What is the difference between Green Threads and Virtual Threads?
Which method is superior to the other one
Green Threads and Virtual Threads are lightweight alternatives to traditional Operating System threads, but they differ in how they are implemented and operated. There is a subtle difference between these two approaches, which causes them to perform differently:
Green Threads have an "M:1" mapping with OS threads, meaning all green threads operate on a single OS thread, while Virtual Threads have "M:N" scheduling, where a large number (M) of virtual threads run on a smaller number (N) of OS threads.
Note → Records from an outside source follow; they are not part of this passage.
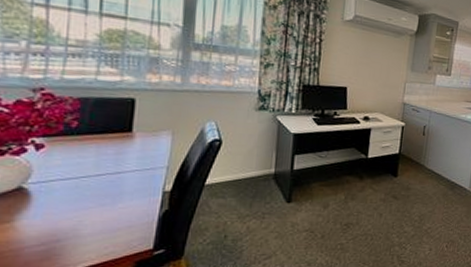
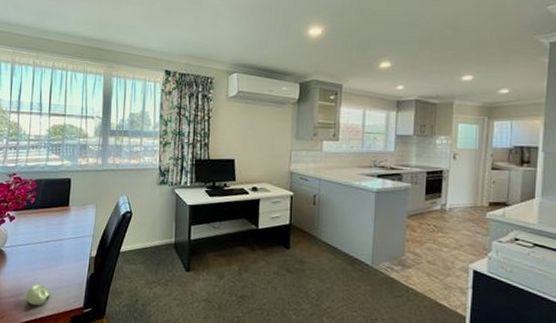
decorative egg: none [64,228,104,253] -> present [25,285,50,306]

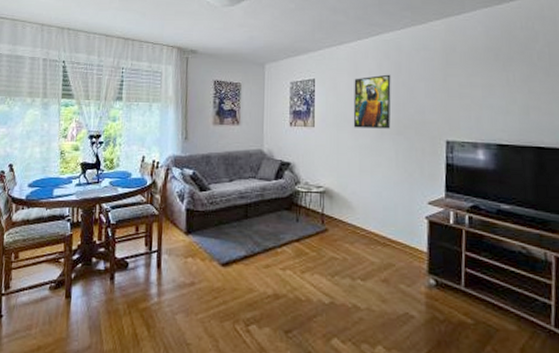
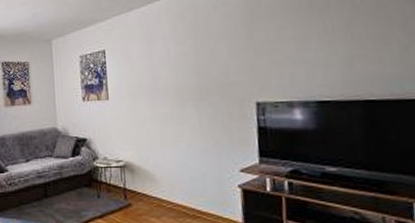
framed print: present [353,74,391,129] -> none [147,36,192,97]

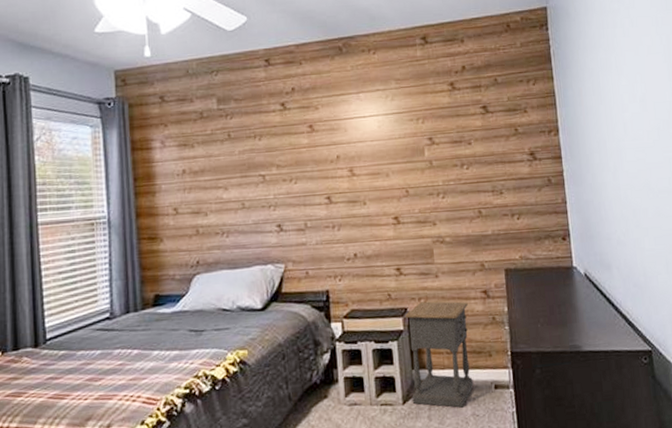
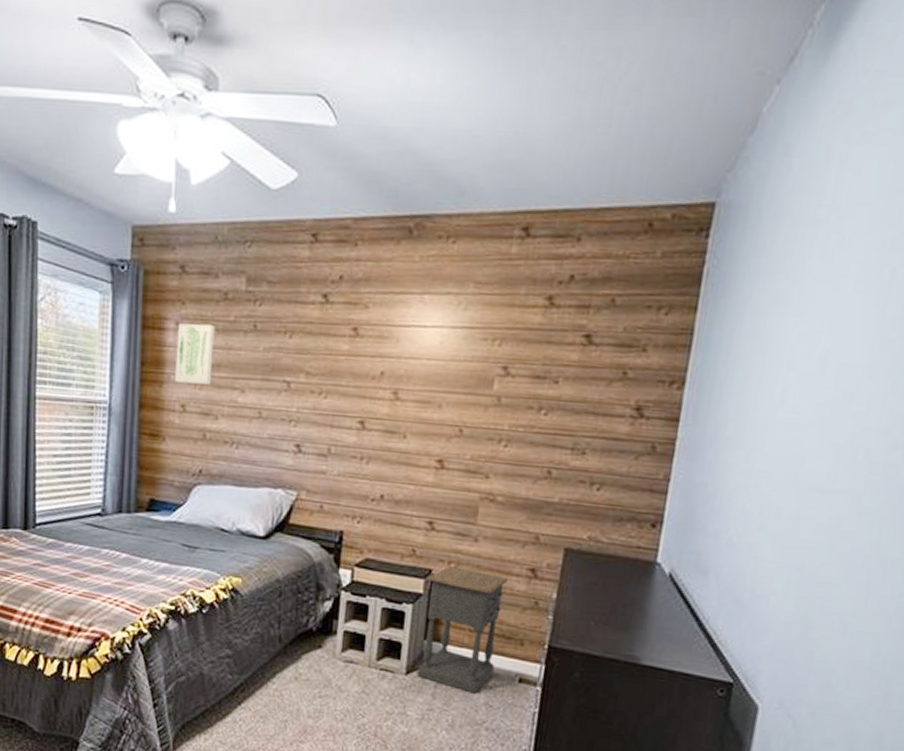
wall art: none [163,139,198,190] -> present [175,323,215,385]

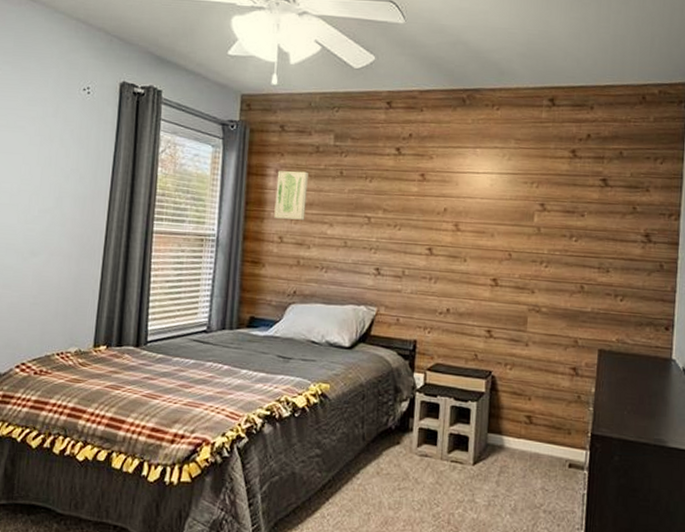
nightstand: present [417,566,508,694] -> none [483,368,555,480]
This difference in mapping with OS threads causes Green Threads to have some drawbacks in comparison to Virtual Threads:
Blocking behavior: When a green thread performs a blocking operation, it blocks the entire OS thread, preventing other green threads from running. While the virtual thread blocks on a blocking operation, it is unmounted from the OS thread, which allows other virtual threads to run on that OS thread. This prevents blocking the OS thread.
Scalability: Green threads could not effectively leverage multiple CPU cores since they ran on a single OS thread, while Virtual threads can scale across multiple CPU cores by running on multiple OS threads.
Memory footprint: Green threads had large, monolithic stacks allocated upfront, while Virtual threads have lightweight stacks that start small and grow or shrink as needed, reducing memory overhead.
Several programming languages have used or are currently using green threads or virtual threads. Here are some examples:
Green Threads: Java 1.1, Erlang, Smalltalk and GHC Haskell
Virtual Threads: Java 21, Python, and C#
Please note that this list is not exhaustive, and some languages or platforms may support green threads and virtual threads through different implementations or libraries.